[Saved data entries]

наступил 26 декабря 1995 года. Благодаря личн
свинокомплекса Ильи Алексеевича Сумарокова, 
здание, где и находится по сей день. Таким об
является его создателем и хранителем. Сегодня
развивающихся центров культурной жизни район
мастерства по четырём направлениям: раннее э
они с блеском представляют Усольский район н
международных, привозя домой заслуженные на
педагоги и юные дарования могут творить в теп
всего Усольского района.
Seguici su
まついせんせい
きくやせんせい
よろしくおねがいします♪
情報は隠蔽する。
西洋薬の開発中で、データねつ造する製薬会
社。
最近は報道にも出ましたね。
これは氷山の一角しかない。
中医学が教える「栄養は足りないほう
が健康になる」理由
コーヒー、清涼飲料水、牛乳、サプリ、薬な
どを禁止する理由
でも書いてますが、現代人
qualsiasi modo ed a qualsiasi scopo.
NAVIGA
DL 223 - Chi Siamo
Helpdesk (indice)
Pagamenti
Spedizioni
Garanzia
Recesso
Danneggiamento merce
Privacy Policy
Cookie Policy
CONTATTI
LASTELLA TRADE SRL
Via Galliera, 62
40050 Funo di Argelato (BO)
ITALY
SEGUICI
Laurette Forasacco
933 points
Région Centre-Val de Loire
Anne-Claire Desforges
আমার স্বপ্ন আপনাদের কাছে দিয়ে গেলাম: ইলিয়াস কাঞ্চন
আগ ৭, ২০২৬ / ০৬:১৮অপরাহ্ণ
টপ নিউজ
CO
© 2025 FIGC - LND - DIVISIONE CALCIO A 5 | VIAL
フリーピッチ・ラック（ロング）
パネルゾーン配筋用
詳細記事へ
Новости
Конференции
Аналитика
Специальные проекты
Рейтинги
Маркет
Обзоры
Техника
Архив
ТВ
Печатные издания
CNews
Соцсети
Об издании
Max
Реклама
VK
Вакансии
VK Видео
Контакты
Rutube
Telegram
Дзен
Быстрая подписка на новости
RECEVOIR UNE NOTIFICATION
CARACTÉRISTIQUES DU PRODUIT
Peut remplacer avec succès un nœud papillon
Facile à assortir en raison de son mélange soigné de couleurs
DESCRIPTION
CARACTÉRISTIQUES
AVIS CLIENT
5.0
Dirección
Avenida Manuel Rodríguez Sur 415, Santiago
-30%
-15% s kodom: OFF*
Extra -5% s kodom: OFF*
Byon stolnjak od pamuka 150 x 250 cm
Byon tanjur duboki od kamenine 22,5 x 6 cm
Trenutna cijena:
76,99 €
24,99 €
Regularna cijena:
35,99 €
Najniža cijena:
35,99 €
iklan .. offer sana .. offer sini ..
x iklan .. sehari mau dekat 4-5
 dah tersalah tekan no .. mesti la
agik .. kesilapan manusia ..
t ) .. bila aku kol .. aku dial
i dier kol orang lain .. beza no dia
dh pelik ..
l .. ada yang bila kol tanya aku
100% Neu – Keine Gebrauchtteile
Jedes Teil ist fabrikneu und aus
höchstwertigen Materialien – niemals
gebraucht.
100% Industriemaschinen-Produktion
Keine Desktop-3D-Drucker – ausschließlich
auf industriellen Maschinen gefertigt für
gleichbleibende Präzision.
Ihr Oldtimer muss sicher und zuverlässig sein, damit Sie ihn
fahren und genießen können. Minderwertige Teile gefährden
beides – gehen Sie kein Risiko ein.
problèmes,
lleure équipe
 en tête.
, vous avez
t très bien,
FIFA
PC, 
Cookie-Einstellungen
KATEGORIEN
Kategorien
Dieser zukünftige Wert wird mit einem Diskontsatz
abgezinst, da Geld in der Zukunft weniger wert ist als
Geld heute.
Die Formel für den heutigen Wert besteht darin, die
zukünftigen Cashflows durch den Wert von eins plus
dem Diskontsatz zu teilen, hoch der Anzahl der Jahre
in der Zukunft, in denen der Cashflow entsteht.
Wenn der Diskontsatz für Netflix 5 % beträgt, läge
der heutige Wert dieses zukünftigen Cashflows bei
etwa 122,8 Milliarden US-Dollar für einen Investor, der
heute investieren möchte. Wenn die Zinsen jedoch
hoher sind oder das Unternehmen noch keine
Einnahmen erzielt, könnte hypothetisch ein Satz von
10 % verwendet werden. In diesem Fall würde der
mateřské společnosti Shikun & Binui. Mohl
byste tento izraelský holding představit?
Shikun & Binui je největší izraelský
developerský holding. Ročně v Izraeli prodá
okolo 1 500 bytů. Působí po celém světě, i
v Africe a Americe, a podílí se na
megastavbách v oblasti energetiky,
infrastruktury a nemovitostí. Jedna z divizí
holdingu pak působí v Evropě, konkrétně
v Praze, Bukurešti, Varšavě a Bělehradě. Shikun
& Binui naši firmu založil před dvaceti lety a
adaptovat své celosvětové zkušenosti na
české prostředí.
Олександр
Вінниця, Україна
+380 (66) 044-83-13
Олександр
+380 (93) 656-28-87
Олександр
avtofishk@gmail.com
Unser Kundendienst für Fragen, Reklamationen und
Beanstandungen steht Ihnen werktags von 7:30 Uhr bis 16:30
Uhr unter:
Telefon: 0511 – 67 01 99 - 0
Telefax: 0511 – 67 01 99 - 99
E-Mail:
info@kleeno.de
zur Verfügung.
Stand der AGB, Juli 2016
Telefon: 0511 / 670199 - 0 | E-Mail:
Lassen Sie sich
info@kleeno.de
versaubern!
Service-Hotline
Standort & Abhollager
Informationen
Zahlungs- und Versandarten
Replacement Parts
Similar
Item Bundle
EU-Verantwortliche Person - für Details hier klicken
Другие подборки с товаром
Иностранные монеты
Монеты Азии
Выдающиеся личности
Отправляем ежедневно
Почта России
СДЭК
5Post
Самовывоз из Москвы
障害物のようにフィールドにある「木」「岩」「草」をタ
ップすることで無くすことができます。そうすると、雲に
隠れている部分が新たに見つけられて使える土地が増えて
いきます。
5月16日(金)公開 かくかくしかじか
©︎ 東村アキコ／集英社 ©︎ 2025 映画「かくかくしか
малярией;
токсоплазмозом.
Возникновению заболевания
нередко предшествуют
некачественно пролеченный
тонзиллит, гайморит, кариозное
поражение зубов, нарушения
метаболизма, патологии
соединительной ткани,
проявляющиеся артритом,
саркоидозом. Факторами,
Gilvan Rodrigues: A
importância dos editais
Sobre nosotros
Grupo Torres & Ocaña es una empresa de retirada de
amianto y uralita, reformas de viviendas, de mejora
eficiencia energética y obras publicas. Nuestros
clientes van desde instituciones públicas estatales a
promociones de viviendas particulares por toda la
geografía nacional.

**WHAT YOU SHOULD DO**
From the first line of the records above down to the line containing "они с блеском представляют Усольский район н", repeat each line exactly as written. Include both of those lines and add nothing.

**OUTPUT**
наступил 26 декабря 1995 года. Благодаря личн
свинокомплекса Ильи Алексеевича Сумарокова, 
здание, где и находится по сей день. Таким об
является его создателем и хранителем. Сегодня
развивающихся центров культурной жизни район
мастерства по четырём направлениям: раннее э
они с блеском представляют Усольский район н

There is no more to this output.